(What you are asked to do):
Read the sink-particle thread below and mark each statement yes or no, backing each verdict with the deciding words from the thread quoted verbatim. (a) The thread calls for amrex::NeighborParticleContainer to be used. (b) The later plan is to run a parallel friends-of-friends group finding for particles. (c) For sink particle merging, the friends-of-friends group finding would rely on the existing ORION2 code.

(Text extract):
Open BenWibking opened 10 months ago
@pakshingli I wanted to make sure you were aware of this GitHub issue. We will need to use the amrex::NeighborParticleContainer
for the sink particles for the reasons described above.
I agree that it is better not to use ORION2 implementation of sink particles that the scaling is not good for larger number of particles. The proposed approach makes sense.
PS
I agree that it is better not to use ORION2 implementation of sink particles that the scaling is not good for larger number of particles. The proposed approach makes sense.
PS
Ok, agreed. Are you planning to implement this?
Yes. I'll see how it works.
@pakshingli After thinking about this more, I think it is not worth it to do a parallel friends-of-friends group finding for particles. The tricky part is the subgroup merging, which requires communication of a complicated graph structure between neighboring grids.
For sink particle merging only, I propose that we broadcast the particles to every rank, copy the particles to CPU memory, do the friends-of-friends group finding using the existing ORION2 code, copy the results back to the GPU, then delete any linked particles and add new particles at the group center-of-mass. (In the future, this could be replaced with a distributed-memory parallel FOF group finder.)

(Source material):
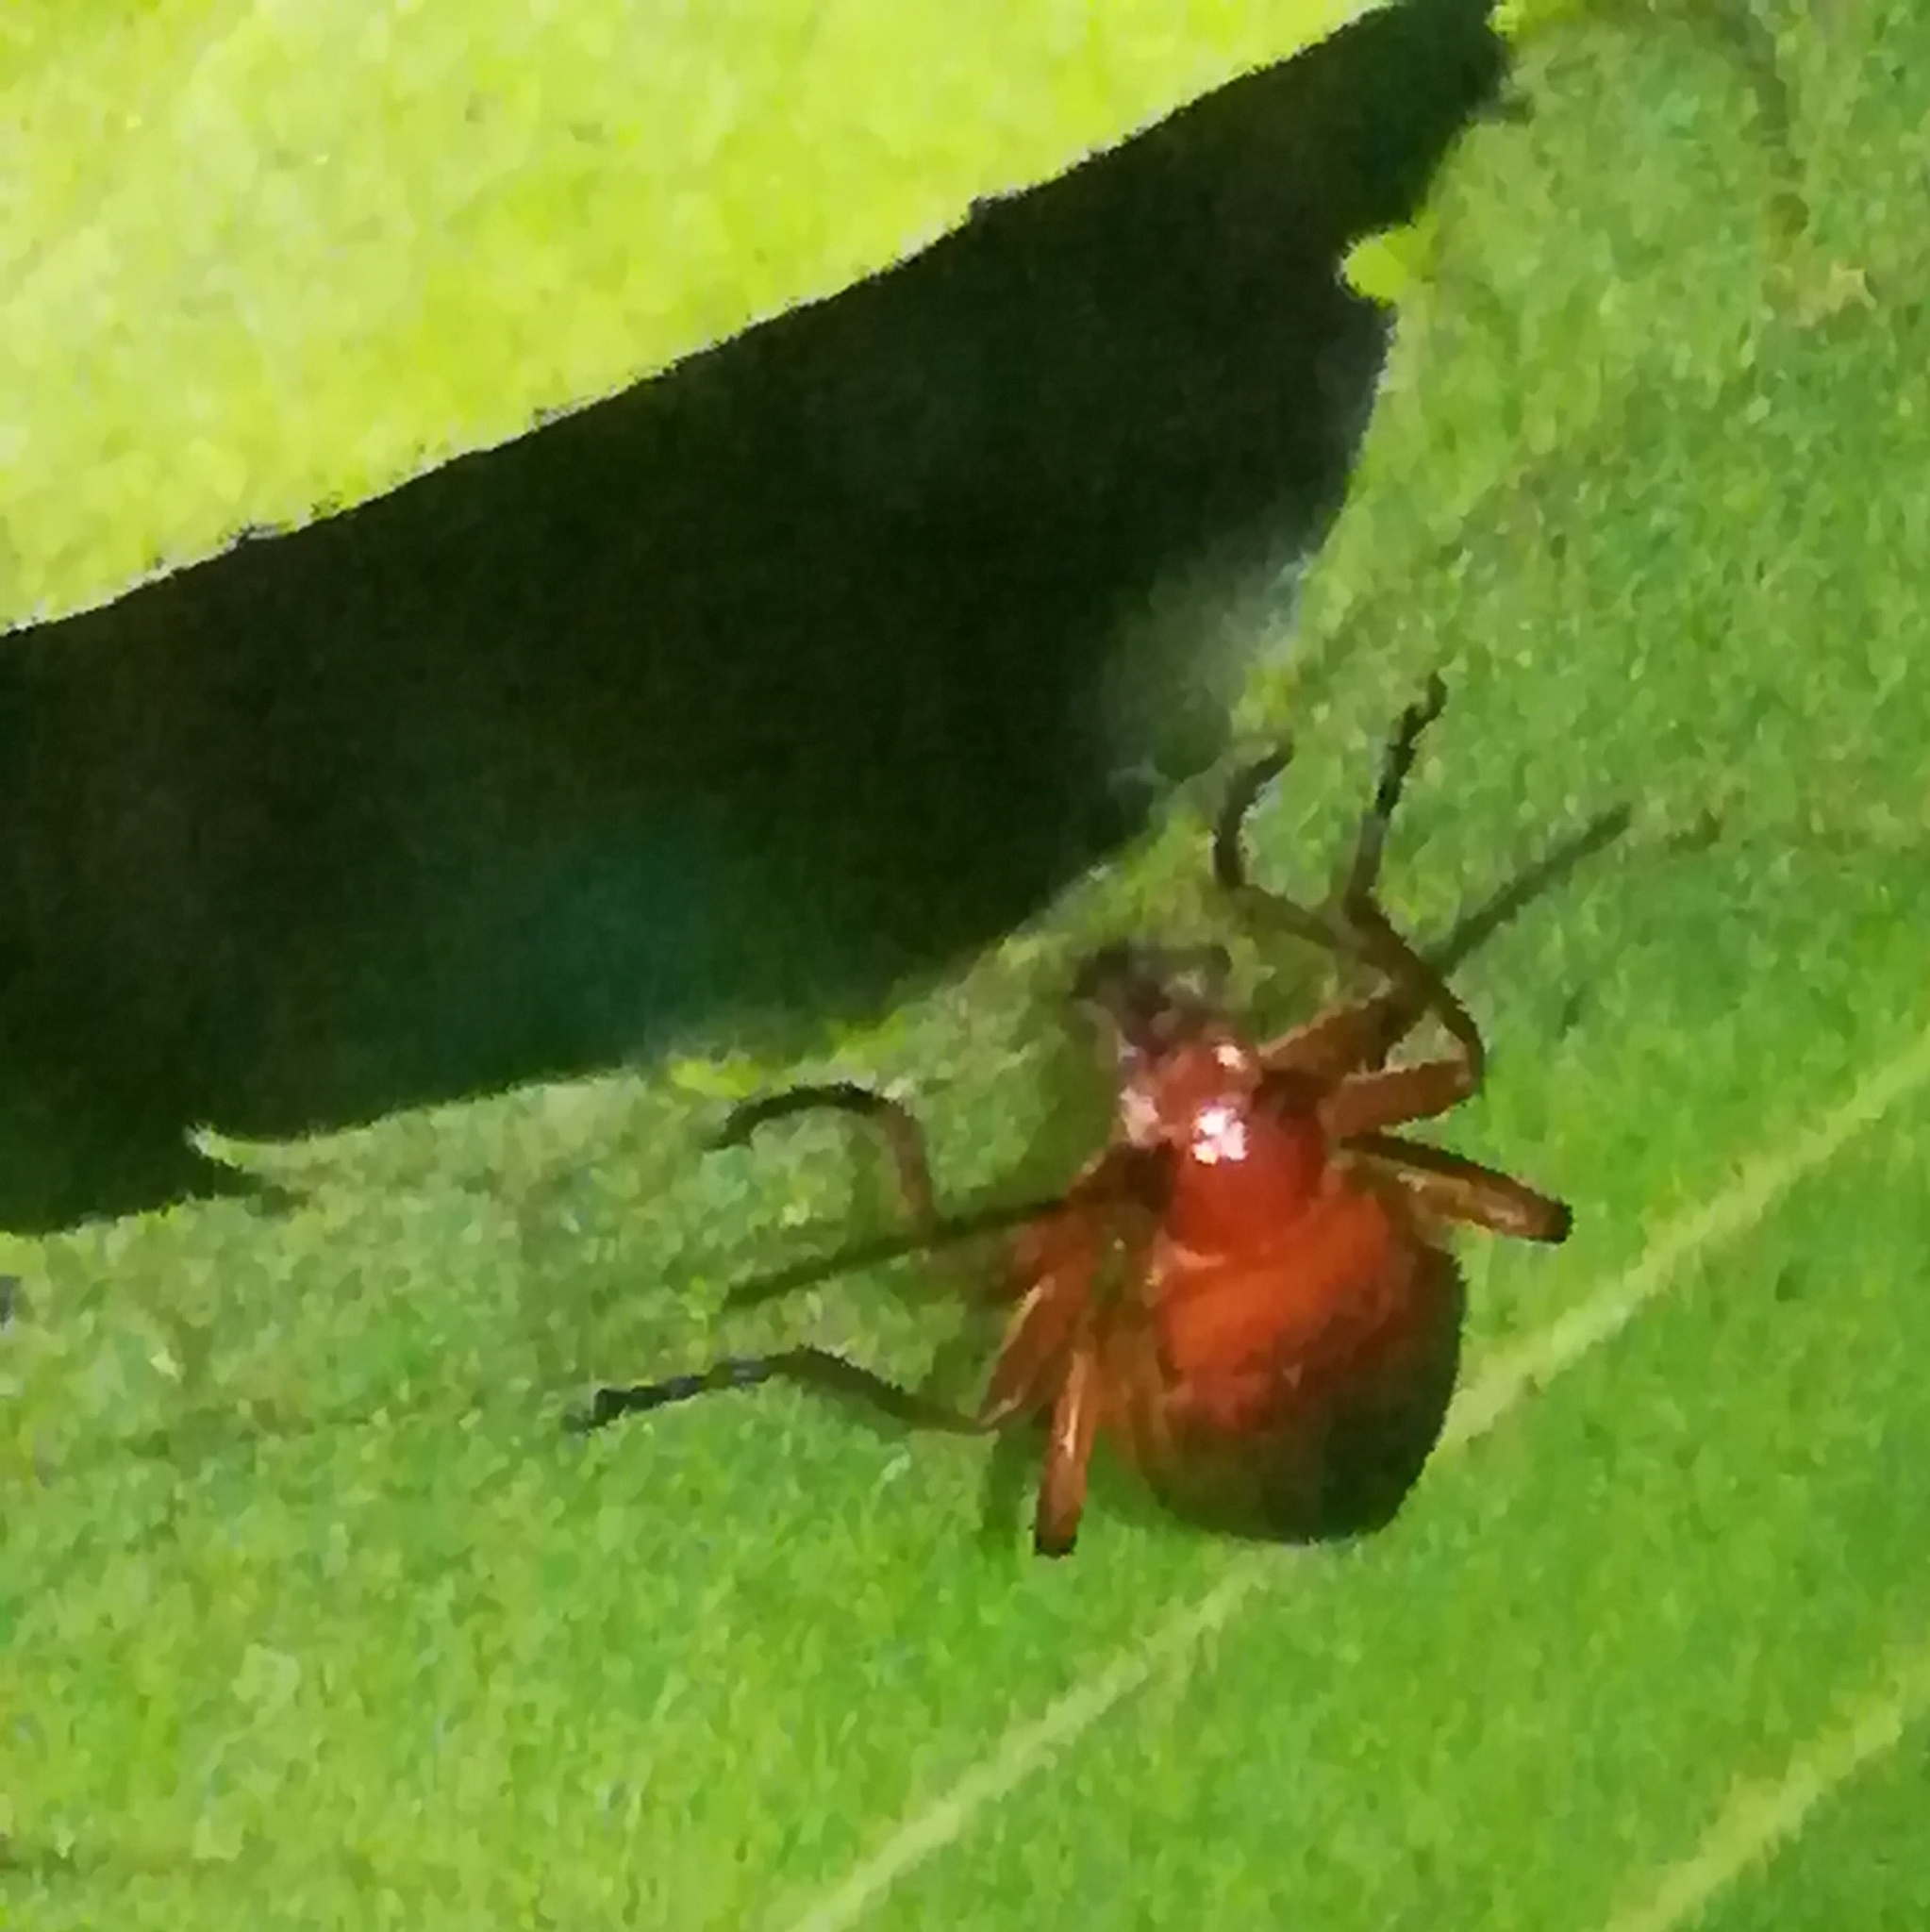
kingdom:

(Worked answer):
(a) Yes: "We will need to use the amrex::NeighborParticleContainer"
(b) No: "I think it is not worth it to do a parallel friends-of-friends group finding for particles."
(c) Yes: "do the friends-of-friends group finding using the existing ORION2 code"